*** Supplied material
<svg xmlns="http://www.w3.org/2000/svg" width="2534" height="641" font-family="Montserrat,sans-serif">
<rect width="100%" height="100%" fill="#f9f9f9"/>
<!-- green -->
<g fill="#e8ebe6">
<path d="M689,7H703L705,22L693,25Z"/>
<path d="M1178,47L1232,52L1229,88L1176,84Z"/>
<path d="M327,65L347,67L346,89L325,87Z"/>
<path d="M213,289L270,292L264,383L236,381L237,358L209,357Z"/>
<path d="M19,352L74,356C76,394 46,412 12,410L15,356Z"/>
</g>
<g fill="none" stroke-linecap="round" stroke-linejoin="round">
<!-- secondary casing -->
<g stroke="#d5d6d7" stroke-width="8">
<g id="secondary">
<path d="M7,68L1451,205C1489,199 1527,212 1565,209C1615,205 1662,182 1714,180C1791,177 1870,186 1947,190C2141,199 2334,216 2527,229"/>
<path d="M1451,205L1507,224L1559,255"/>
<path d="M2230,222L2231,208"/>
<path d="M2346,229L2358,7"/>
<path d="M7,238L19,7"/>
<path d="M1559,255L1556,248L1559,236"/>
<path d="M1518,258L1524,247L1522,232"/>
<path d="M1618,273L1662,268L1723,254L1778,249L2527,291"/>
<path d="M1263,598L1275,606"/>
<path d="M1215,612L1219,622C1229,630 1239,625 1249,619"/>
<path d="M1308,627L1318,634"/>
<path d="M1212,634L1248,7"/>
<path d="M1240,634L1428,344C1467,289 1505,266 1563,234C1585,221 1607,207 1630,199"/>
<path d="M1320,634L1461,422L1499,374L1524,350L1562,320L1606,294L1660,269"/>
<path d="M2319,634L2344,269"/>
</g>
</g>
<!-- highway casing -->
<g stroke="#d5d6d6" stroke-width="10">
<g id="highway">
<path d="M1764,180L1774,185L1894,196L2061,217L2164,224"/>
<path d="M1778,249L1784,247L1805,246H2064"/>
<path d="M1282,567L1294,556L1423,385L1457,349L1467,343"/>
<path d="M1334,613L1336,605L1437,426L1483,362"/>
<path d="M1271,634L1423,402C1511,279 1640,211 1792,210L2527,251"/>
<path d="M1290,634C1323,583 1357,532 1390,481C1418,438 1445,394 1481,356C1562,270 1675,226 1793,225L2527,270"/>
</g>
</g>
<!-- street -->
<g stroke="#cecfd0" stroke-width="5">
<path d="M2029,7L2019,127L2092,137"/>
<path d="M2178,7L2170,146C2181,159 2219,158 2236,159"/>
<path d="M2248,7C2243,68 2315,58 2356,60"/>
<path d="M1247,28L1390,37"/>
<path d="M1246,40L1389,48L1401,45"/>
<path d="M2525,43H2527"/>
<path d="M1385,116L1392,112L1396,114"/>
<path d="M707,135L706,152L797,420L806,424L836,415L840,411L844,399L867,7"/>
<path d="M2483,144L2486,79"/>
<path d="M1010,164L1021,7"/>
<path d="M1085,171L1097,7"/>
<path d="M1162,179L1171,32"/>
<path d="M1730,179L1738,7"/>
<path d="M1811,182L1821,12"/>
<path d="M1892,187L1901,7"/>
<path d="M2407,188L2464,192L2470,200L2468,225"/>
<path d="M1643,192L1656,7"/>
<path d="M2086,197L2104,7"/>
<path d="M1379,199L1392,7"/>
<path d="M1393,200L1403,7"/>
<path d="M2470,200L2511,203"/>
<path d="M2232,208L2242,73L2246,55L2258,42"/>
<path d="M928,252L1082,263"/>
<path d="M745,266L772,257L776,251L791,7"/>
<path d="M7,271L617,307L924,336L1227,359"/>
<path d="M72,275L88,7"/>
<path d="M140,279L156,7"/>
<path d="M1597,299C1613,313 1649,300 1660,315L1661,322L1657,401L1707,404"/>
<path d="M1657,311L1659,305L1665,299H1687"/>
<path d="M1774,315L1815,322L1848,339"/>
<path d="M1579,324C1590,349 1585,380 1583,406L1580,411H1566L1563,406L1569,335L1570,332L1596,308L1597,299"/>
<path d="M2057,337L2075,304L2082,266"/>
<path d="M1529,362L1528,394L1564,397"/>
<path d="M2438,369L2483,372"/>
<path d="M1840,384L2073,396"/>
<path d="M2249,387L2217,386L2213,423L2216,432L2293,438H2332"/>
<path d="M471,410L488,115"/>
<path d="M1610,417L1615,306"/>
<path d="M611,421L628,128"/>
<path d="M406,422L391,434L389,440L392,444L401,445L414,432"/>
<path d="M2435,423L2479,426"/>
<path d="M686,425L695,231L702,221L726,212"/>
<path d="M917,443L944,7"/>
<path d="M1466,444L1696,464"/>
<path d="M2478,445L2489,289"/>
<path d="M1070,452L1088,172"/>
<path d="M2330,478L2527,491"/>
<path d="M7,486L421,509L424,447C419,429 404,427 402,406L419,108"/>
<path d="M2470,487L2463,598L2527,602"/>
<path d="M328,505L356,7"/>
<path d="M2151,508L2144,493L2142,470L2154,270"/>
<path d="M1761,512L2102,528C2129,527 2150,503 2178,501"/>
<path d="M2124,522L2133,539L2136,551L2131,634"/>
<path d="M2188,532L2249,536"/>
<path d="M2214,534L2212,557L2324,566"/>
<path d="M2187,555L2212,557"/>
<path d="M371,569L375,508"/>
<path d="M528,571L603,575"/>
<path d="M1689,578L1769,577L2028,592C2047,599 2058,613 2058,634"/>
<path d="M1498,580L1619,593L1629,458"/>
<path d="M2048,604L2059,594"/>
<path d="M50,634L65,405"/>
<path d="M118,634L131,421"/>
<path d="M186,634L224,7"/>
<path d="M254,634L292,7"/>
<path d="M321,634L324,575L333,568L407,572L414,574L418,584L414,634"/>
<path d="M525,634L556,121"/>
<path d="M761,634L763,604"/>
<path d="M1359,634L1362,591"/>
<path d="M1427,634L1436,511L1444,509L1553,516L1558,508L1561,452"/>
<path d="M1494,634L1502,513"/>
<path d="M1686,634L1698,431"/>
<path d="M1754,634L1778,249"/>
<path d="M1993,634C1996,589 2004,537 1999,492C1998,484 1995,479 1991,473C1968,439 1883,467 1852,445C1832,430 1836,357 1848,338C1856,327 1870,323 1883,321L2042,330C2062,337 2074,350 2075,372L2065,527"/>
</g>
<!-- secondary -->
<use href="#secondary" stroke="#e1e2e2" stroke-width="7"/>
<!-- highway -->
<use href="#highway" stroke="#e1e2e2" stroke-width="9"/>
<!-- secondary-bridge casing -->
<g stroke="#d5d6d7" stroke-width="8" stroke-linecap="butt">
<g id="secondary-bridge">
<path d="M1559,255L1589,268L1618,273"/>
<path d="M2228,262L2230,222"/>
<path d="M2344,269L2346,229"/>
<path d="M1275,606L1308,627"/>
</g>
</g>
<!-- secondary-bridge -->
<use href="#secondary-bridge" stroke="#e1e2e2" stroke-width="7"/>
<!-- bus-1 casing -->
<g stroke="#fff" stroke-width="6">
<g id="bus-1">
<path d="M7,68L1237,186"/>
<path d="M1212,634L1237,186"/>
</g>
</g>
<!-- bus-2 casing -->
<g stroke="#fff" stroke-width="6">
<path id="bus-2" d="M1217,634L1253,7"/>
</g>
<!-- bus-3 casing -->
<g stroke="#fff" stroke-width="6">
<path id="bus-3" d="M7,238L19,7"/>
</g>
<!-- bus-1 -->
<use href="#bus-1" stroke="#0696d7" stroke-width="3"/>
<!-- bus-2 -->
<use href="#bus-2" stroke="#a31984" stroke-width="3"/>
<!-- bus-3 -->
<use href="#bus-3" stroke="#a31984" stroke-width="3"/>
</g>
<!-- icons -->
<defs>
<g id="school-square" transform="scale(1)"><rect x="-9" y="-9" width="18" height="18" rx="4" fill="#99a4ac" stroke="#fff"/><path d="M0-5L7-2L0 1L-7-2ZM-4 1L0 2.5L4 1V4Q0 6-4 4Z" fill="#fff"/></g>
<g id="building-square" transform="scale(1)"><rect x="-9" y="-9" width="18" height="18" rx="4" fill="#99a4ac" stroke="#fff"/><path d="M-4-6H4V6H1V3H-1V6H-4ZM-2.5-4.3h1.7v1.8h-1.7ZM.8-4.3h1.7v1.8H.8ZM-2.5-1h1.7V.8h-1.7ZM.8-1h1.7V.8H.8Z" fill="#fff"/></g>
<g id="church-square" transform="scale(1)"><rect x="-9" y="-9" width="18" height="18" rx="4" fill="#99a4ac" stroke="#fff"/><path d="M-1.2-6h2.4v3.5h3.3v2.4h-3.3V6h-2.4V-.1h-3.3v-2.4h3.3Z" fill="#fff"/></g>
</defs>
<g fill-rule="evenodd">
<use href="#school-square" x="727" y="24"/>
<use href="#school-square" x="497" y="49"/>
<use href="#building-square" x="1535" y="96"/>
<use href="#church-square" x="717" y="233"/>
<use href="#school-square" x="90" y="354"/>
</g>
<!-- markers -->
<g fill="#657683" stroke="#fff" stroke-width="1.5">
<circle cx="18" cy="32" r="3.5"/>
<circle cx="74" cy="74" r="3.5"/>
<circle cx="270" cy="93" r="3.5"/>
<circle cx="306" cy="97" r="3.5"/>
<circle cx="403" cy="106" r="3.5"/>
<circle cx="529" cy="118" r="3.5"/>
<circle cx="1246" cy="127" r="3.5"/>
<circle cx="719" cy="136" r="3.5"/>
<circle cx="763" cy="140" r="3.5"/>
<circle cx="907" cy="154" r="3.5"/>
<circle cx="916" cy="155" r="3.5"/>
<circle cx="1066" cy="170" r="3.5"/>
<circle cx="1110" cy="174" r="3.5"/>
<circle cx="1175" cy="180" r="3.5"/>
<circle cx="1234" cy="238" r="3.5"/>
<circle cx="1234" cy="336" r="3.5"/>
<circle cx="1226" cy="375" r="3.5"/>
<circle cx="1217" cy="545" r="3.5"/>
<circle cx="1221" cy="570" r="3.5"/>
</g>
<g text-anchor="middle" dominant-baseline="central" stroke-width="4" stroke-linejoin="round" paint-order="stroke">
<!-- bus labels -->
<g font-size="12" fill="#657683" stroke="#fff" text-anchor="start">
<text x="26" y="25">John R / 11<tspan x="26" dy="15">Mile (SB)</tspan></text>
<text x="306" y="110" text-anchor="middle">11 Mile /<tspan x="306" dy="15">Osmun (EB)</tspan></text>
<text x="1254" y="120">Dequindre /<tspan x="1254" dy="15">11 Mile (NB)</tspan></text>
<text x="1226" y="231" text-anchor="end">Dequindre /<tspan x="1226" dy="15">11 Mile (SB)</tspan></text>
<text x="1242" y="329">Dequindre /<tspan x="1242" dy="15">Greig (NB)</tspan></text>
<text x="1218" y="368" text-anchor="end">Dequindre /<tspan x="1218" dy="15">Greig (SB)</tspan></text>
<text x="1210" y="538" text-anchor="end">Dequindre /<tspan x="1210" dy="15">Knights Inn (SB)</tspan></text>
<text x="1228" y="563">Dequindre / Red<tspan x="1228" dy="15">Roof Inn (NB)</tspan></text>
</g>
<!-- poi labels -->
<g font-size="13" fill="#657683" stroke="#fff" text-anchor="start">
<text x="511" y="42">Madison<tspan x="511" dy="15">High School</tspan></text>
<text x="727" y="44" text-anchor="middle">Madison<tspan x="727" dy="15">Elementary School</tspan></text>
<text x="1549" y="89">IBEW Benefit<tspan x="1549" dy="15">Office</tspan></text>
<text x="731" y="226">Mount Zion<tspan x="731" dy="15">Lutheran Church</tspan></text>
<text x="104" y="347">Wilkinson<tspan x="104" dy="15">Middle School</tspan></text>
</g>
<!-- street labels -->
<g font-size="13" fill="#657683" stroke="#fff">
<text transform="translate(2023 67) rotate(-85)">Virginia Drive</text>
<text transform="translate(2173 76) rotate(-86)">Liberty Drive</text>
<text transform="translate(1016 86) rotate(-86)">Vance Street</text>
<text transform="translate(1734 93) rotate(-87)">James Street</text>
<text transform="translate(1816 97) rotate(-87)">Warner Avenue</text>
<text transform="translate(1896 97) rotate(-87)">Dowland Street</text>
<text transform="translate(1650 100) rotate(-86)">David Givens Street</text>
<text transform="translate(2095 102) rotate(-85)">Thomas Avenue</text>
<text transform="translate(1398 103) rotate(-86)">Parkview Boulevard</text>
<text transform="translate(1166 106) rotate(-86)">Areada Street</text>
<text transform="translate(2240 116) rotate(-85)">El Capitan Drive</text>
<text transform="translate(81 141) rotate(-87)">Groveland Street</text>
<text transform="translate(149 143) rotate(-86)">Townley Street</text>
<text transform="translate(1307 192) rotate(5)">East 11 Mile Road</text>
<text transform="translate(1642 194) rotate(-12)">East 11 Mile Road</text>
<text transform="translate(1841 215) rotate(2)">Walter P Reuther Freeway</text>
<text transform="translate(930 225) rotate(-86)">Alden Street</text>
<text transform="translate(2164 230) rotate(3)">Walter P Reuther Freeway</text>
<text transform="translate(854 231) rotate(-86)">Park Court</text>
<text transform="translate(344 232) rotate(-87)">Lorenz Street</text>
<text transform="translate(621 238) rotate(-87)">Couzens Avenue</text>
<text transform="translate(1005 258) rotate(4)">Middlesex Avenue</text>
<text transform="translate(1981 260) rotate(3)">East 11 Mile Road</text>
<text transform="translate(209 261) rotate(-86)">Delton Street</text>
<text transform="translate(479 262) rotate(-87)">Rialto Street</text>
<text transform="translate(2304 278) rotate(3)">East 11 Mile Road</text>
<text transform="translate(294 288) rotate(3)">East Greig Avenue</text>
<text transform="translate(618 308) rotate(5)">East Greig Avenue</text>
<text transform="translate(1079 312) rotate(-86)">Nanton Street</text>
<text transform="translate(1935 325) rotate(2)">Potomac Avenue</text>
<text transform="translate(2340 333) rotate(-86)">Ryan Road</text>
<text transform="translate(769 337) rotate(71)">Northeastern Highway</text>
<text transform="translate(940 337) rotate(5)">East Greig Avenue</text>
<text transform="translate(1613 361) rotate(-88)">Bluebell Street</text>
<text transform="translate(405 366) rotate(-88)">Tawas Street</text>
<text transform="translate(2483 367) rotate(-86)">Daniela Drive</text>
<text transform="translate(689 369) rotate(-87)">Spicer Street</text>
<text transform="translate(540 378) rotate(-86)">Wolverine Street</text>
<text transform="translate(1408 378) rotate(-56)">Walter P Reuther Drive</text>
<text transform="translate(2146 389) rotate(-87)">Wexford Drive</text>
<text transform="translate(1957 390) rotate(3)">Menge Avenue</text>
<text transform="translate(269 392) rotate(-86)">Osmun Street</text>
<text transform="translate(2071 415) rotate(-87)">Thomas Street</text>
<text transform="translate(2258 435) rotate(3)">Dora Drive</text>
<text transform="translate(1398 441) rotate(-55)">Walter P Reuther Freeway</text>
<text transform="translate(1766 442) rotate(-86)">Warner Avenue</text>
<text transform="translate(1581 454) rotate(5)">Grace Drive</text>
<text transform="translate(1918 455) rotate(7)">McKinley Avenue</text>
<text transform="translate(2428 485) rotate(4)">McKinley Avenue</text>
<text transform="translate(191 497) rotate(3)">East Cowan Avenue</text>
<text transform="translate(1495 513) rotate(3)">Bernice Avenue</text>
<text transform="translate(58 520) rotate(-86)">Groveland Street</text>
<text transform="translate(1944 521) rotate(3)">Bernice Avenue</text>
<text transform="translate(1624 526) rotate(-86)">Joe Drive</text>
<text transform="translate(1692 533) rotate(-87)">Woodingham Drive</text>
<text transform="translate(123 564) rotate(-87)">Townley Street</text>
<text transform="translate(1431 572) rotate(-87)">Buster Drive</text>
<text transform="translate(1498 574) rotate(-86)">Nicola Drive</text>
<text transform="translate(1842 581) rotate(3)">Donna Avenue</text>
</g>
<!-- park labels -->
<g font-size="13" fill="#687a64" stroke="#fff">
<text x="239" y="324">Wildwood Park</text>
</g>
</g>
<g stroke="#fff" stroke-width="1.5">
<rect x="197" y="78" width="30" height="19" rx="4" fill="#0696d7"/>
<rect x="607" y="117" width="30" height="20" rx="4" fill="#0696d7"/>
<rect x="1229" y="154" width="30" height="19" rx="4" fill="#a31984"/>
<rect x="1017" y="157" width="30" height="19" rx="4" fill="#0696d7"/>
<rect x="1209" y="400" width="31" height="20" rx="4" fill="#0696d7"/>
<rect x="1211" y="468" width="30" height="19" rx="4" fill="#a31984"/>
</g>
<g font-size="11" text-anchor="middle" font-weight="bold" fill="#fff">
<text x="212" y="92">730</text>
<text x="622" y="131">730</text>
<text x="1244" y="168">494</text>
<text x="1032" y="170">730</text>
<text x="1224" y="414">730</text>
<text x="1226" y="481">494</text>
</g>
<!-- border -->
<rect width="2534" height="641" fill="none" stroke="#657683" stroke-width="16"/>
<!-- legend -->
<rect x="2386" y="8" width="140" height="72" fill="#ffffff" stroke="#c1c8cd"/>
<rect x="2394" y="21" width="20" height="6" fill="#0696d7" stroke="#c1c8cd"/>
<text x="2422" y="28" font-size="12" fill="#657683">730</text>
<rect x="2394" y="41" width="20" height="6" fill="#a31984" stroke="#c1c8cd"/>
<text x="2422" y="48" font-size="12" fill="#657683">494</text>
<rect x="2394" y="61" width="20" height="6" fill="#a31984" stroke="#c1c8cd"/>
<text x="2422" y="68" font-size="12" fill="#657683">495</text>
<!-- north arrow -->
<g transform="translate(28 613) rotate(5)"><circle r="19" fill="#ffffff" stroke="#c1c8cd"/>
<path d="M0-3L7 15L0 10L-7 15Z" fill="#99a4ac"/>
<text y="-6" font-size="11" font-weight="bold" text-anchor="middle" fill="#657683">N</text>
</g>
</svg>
******
** Instructions to follow **
Supply the number of lines above that contain the word "ffffff", and nothing else.

** Result of the task **
2